Pressed on if decreased spending represented a sign to the fans that the team was no longer serious about contending, Kennedy said that spending that’s “consistent with building an organization from top to bottom” – and not solely committed to player payroll – was the more important number to the organization. He contended that the team’s philosophy had not changed in recent years.

“Nothing’s changed,” Kennedy said. “We’ve always had success when we’ve had a core of young, homegrown, talented players matched up with high profile free-agents player, impact players that come from the outside of the organization. That is something that will not change.

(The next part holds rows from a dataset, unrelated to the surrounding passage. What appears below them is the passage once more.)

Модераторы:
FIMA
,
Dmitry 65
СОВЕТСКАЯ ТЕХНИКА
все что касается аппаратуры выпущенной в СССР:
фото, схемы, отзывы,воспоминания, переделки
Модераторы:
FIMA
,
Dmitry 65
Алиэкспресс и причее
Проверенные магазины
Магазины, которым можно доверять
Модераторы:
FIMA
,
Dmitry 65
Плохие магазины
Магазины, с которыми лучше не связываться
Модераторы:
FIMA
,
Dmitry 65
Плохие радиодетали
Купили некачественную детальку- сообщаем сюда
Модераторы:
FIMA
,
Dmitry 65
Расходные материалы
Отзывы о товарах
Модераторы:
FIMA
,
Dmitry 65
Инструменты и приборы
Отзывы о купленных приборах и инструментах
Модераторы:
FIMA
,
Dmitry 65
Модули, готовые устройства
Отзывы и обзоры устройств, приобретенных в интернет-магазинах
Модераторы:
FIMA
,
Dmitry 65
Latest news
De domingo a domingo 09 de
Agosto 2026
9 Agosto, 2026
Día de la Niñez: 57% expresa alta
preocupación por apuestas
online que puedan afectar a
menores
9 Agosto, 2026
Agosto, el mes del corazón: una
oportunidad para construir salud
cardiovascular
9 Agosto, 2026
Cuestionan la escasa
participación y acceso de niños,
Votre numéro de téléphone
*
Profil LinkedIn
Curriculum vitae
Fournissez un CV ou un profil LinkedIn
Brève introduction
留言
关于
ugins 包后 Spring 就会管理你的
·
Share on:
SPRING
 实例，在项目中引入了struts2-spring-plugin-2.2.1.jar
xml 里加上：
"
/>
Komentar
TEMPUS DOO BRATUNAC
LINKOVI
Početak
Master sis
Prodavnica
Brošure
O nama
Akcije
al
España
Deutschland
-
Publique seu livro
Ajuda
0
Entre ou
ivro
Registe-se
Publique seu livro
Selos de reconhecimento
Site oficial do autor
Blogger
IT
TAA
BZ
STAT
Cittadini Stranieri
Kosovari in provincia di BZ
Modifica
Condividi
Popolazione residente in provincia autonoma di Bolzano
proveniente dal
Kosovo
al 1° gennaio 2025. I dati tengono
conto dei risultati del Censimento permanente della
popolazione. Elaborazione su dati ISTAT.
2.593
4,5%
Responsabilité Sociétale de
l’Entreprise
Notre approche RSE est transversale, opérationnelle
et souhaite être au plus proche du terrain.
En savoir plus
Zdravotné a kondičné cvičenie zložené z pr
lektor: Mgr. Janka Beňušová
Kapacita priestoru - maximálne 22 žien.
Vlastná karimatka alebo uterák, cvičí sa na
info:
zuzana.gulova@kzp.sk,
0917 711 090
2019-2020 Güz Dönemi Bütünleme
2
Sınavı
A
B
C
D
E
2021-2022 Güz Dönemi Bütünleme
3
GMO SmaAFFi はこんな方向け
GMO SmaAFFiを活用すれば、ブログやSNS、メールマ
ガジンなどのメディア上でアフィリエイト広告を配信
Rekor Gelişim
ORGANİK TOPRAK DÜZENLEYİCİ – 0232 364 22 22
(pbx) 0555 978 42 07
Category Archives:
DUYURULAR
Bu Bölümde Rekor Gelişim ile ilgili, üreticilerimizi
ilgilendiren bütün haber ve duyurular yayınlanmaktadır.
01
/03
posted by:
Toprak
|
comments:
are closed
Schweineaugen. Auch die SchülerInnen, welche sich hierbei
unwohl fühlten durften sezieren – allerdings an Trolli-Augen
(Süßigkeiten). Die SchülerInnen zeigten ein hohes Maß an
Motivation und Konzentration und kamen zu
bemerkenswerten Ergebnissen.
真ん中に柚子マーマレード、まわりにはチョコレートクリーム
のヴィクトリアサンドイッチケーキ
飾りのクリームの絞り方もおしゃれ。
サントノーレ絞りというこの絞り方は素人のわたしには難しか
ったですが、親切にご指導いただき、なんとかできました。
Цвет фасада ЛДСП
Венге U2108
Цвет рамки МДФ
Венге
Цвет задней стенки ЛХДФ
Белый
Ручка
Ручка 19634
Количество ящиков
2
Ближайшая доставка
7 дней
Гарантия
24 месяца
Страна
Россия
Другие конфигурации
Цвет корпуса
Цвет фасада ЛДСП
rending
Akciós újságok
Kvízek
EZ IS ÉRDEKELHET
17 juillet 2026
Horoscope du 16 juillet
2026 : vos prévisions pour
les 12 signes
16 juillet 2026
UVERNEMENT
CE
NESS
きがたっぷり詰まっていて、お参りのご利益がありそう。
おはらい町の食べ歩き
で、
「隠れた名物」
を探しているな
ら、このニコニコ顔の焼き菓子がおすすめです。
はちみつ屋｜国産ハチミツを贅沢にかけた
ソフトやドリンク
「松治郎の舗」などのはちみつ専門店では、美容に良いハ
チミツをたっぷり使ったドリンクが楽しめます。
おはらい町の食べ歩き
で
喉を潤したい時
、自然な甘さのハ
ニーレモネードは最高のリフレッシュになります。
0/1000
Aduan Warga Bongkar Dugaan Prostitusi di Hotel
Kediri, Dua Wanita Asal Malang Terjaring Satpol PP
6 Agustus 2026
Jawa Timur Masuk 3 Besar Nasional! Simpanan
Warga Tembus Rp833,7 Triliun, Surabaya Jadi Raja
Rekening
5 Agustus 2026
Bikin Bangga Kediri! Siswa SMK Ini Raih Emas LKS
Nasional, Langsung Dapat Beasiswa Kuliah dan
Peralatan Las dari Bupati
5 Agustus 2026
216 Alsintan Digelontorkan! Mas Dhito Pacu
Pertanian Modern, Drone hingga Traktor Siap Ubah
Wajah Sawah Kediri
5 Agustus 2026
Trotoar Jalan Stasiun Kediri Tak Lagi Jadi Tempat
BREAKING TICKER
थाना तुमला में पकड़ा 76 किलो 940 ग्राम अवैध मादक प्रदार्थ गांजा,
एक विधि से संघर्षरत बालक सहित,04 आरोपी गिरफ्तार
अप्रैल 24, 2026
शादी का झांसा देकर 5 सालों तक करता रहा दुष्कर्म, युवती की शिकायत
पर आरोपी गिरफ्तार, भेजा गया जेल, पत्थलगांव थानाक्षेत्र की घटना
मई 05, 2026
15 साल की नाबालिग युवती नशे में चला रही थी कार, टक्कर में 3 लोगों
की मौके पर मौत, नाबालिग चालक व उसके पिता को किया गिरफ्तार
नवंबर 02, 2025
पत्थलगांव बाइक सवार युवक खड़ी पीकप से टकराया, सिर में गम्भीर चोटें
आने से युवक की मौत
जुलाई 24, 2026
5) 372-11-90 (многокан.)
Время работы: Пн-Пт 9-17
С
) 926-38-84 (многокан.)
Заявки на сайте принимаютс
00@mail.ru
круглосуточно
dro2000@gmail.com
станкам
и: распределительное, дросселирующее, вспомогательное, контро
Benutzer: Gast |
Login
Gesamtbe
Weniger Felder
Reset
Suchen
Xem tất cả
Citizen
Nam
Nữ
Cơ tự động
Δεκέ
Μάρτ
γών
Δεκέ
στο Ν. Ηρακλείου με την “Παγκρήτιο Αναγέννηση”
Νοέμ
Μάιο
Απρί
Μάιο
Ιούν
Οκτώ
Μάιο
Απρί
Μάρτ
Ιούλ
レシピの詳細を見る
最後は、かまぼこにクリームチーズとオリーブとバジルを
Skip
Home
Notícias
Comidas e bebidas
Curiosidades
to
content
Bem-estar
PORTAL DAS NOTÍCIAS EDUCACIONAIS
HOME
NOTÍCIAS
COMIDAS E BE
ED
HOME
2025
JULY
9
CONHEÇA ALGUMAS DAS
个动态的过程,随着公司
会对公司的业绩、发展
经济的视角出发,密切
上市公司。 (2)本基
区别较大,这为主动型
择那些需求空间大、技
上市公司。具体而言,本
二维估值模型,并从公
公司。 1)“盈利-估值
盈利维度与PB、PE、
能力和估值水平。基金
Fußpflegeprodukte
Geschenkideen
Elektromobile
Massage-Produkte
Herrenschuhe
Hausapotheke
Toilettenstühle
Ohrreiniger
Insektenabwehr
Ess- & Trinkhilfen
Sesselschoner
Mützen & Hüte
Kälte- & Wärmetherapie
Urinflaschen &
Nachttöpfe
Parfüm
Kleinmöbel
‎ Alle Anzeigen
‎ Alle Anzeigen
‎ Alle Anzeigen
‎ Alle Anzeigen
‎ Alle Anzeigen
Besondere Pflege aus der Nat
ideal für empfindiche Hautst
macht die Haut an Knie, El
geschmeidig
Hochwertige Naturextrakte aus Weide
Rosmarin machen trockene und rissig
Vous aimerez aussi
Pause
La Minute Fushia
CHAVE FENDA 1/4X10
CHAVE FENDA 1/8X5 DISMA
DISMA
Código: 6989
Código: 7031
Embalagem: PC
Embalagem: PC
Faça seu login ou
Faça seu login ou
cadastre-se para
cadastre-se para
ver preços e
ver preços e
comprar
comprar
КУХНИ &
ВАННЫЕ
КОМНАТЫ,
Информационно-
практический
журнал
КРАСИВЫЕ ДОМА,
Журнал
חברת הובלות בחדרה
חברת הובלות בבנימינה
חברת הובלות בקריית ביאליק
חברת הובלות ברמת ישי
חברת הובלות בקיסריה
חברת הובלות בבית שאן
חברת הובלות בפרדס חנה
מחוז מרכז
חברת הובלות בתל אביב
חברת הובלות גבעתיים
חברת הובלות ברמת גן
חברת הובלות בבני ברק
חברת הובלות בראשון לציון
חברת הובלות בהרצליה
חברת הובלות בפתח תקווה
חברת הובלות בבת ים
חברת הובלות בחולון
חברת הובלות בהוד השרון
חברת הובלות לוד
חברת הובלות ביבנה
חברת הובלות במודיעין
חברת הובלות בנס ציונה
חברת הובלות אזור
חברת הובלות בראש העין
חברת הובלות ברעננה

“That said, we have not matched up this offseason. And we recognize that. But again, the philosophy has not changed. We need to have a robust group of core, homegrown, talented players. And there will be a day when we match up again on a high profile free-agent deal, but it hasn’t happened this offseason.”

Kennedy defended the organization, saying that the top decision-makers are still as committed to winning as they were when the team won four World Series championships between 2004 and 2018.

“I understand that people equate aggressive spending with trying and we own that because we
haven’t matched up on big, boffo, long-term contracts,” Kennedy said. “There may be a perception that we’re not trying. I can assure you that we are trying. We’re building an organization that Red Sox fans are going to be very proud of. But again, it’s easy to say that. We have to go do it.”